### Task
Take from the entries below the stretch from the line with "e andamento a processos administrativos que" through the line with "Fitnessgeräte und Zubehör", and return it exactly, leaving the pictures out.

======== Data shown

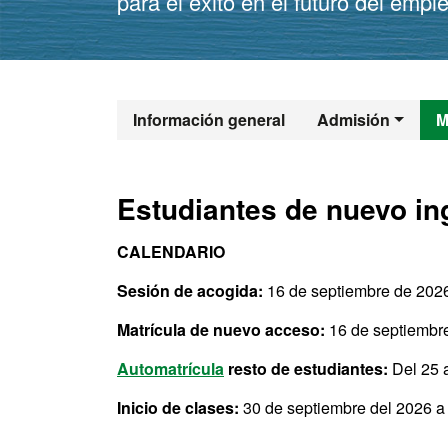
para el éxito en el futuro del empl
Máster Oficia
Información general
Admisión
M
Estudiantes de nuevo in
CALENDARIO
Sesión de acogida:
16 de septiembre de 202
Matrícula de nuevo acceso:
16 de septiembre
Automatrícula
resto de estudiantes:
Del 25 a
Inicio de clases:
30 de septiembre del 2026 a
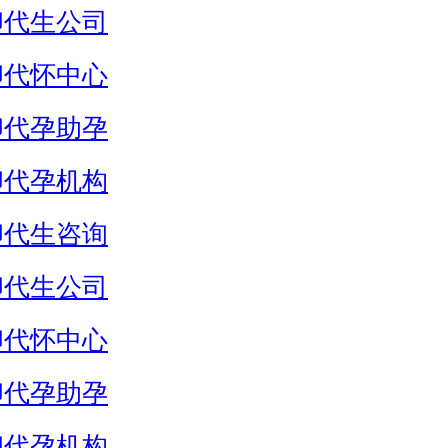
卵代生公司
卵代怀中心
卵代孕助孕
卵代孕机构
卵代生咨询
卵代生公司
卵代怀中心
卵代孕助孕
卵代孕机构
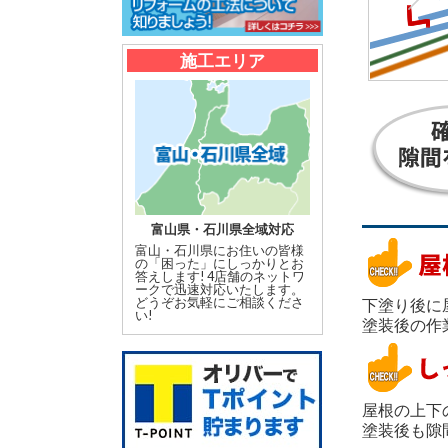
施工エリア
富山県・石川県全域対応
富山・石川県にお住いの皆様
の「困った」にしっかりとお
答えします! 4店舗のネットワ
ークで迅速対応いたします。
どうぞお気軽にご相談くださ
下塗り後に
い!
塗装後の作
屋根の上下
塗装後も隙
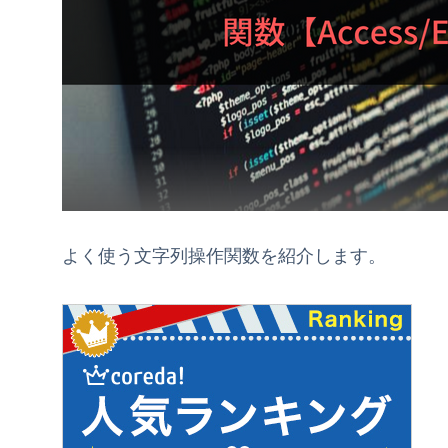
よく使う文字列操作関数を紹介します。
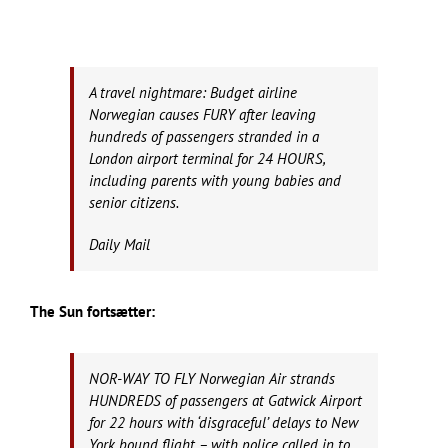
A travel nightmare: Budget airline
Norwegian causes FURY after leaving
hundreds of passengers stranded in a
London airport terminal for 24 HOURS,
including parents with young babies and
senior citizens.
Daily Mail
The Sun fortsætter:
NOR-WAY TO FLY Norwegian Air strands
HUNDREDS of passengers at Gatwick Airport
for 22 hours with ‘disgraceful’ delays to New
York bound flight – with police called in to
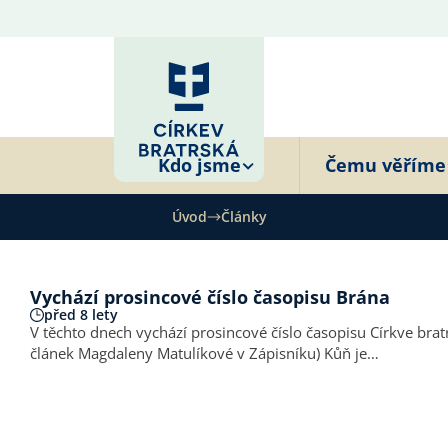
Kdo jsme
Čemu věříme
Úvod
Články
Vychází prosincové číslo časopisu Brána
před 8 lety
V těchto dnech vychází prosincové číslo časopisu Církve bratrské BRÁNA, tentokrát na vánoční t
článek Magdaleny Matulíkové v Zápisníku) Kůň je…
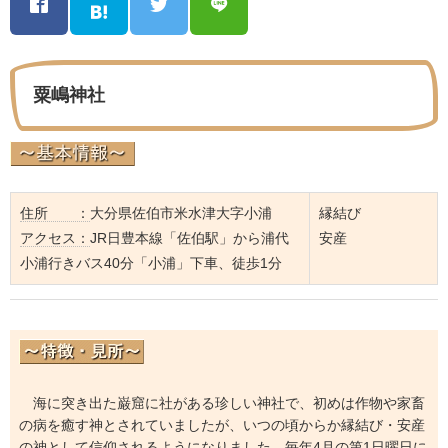
粟嶋神社
住所 ：
大分県佐伯市米水津大字小浦
縁結び
アクセス：
JR日豊本線「佐伯駅」から浦代
安産
小浦行きバス40分「小浦」下車、徒歩1分
海に突き出た巌窟に社がある珍しい神社で、初めは作物や家畜
の病を癒す神とされていましたが、いつの頃からか縁結び・安産
の神として信仰されるようになりました。毎年4月の第1日曜日に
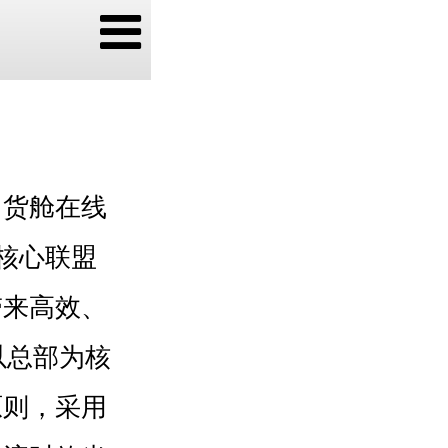
司货舱在线
核心联盟
带来高效、
以总部为核
原则，采用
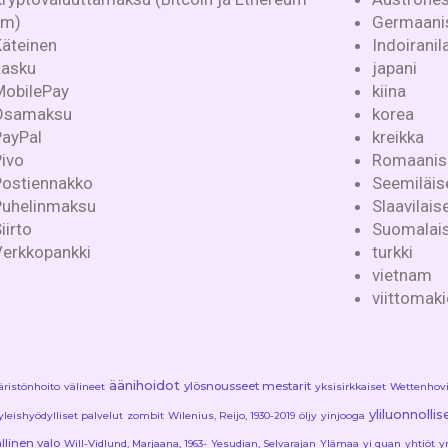
ym)
Germaanis
Käteinen
Indoiranila
Lasku
japani
MobilePay
kiina
Osamaksu
korea
PayPal
kreikka
ivo
Romaanise
Postiennakko
Seemiläise
Puhelinmaksu
Slaavilaise
iirto
Suomalais-
Verkkopankki
turkki
vietnam
viittomaki
äänihoidot
ylösnousseet mestarit
ristönhoito
välineet
yksisirkkaiset
Wettenhovi-
yliluonnolli
yleishyödylliset palvelut
zombit
Wilenius, Reijo, 1930-2019
öljy
yinjooga
llinen valo
Will-Vidlund, Marjaana, 1963-
Yesudian, Selvarajan
Ylämaa
yi quan
yhtiöt
y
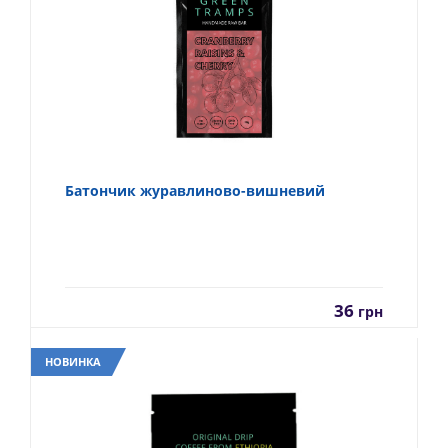
Батончик журавлиново-вишневий
36
грн
НОВИНКА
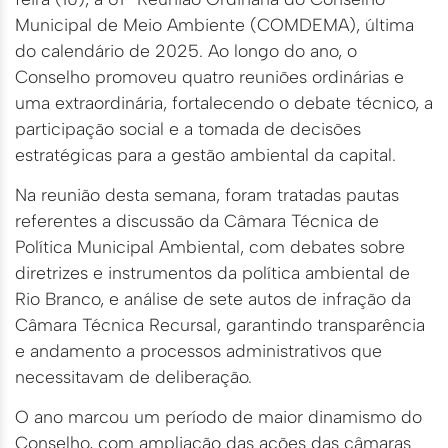
Municipal de Meio Ambiente (COMDEMA), última
do calendário de 2025. Ao longo do ano, o
Conselho promoveu quatro reuniões ordinárias e
uma extraordinária, fortalecendo o debate técnico, a
participação social e a tomada de decisões
estratégicas para a gestão ambiental da capital.
Na reunião desta semana, foram tratadas pautas
referentes a discussão da Câmara Técnica de
Política Municipal Ambiental, com debates sobre
diretrizes e instrumentos da política ambiental de
Rio Branco, e análise de sete autos de infração da
Câmara Técnica Recursal, garantindo transparência
e andamento a processos administrativos que
necessitavam de deliberação.
O ano marcou um período de maior dinamismo do
Conselho, com ampliação das ações das câmaras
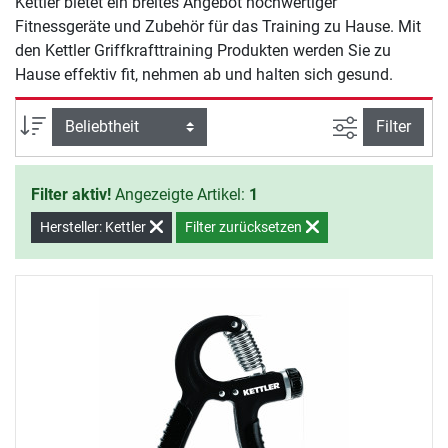
Kettler bietet ein breites Angebot hochwertiger
Fitnessgeräte und Zubehör für das Training zu Hause. Mit
den Kettler Griffkrafttraining Produkten werden Sie zu
Hause effektiv fit, nehmen ab und halten sich gesund.
Ansicht filte
Sortierung
Filter
Filter aktiv!
Angezeigte Artikel:
1
Hersteller: Kettler
Filter zurücksetzen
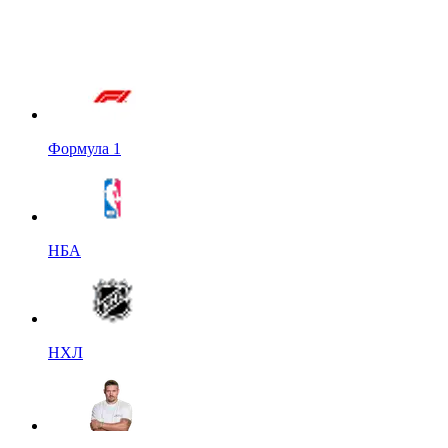
Формула 1
НБА
НХЛ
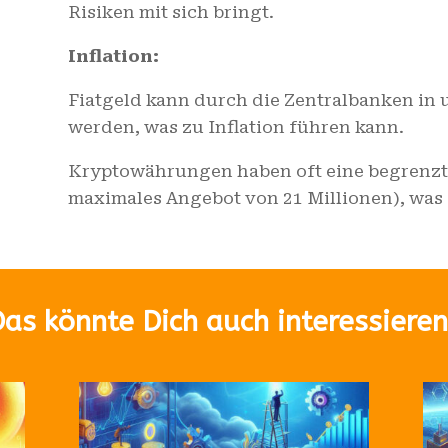
Risiken mit sich bringt.
Inflation:
Fiatgeld kann durch die Zentralbanken in
werden, was zu Inflation führen kann.
Kryptowährungen haben oft eine begrenzte 
maximales Angebot von 21 Millionen), was s
as könnte Dich auch interessiere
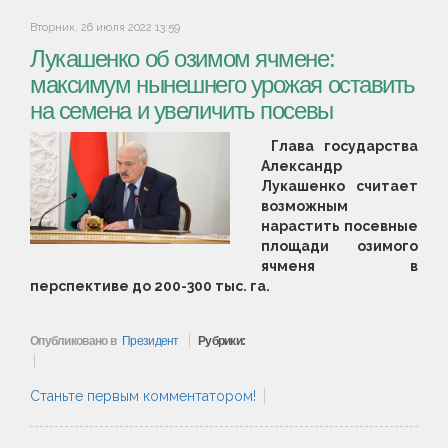
Вторник, 26 июля 2022 13:59
Лукашенко об озимом ячмене:
максимум нынешнего урожая оставить
на семена и увеличить посевы
Глава государства
Александр
Лукашенко считает
возможным
нарастить посевные
площади озимого
ячменя в
перспективе до 200-300 тыс. га.
Опубликовано в
Президент
Рубрики:
Станьте первым комментатором!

================

### Output below
e andamento a processos administrativos que
necessitavam de deliberação.
O ano marcou um período de maior dinamismo do
Conselho, com ampliação das ações das câmaras
Kettler bietet ein breites Angebot hochwertiger
Fitnessgeräte und Zubehör für das Training zu Hause. Mit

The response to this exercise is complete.